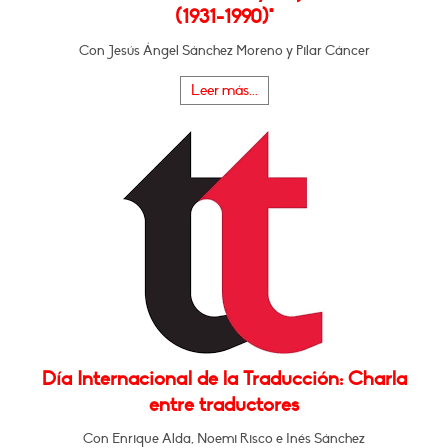
(1931-1990)"
Con Jesús Ángel Sánchez Moreno y Pilar Cáncer
Leer más...
Día Internacional de la Traducción: Charla
entre traductores
Con Enrique Alda, Noemi Risco e Inés Sánchez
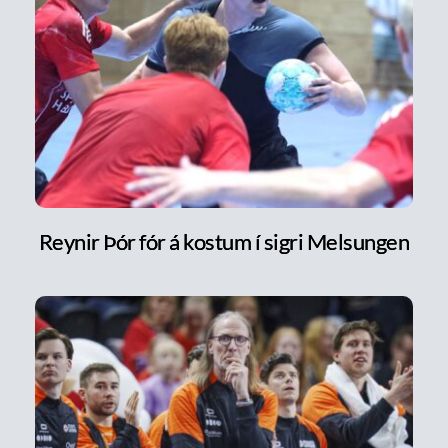
Reynir Þór fór á kostum í sigri Melsungen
_ _ _ _ _
— About this task —
Copy these lines word for word, leaving out the pictures.

— Exercise result —
(1931-1990)"
Con Jesús Ángel Sánchez Moreno y Pilar Cáncer
Leer más...
Día Internacional de la Traducción: Charla
entre traductores
Con Enrique Alda, Noemi Risco e Inés Sánchez
Reynir Þór fór á kostum í sigri Melsungen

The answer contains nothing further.